Task objective:
From the comment thread about .self domains, copy out everything from "b.true@to.thine.own.self" down to "sovereignty for citizens.", word for word.

Provided text:
-*-

SNI and the Host: header ruin your joke here.

tbossanova 21 hours ago

treat.your.self

BLKNSLVR 16 hours ago

treat.yo.self

neogodless 18 hours ago

Hosted ... all.by.my.self

catfish-1234 21 hours ago

hug.your.self

fortran77 18 hours ago

go.----.your.self

DonHopkins 19 hours ago

serve.your.self

dancing.with.my.self

reference.self

interest.self

pleasure.self

gratification.self

b.true@to.thine.own.self

touch.a.touch.a.touch.a.touch.me

https://www.youtube.com/watch?v=x92ccvZCzlg

nilslindemann 16 hours ago

States could grant such domains when individuals register their identity, for example, "klaus-mueller-<close eyes say first word that comes to your mind>.self". It runs on a VPS, and it is well documented how to create and run a website on that. School kids are introduced to it. Would be an excellent entry point into digital sovereignty for citizens.

-*-

Source information:
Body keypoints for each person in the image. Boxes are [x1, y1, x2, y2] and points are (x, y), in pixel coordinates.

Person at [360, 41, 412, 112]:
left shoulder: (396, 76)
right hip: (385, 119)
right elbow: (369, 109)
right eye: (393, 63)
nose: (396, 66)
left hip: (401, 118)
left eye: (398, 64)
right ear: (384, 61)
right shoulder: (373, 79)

-*-

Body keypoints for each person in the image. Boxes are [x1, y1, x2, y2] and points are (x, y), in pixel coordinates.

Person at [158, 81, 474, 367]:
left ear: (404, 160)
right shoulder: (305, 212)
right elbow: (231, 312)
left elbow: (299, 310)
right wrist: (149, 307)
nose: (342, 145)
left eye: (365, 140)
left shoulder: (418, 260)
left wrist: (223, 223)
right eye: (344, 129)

-*-

Expected answer:
b.true@to.thine.own.self

touch.a.touch.a.touch.a.touch.me

https://www.youtube.com/watch?v=x92ccvZCzlg

nilslindemann 16 hours ago

States could grant such domains when individuals register their identity, for example, "klaus-mueller-<close eyes say first word that comes to your mind>.self". It runs on a VPS, and it is well documented how to create and run a website on that. School kids are introduced to it. Would be an excellent entry point into digital sovereignty for citizens.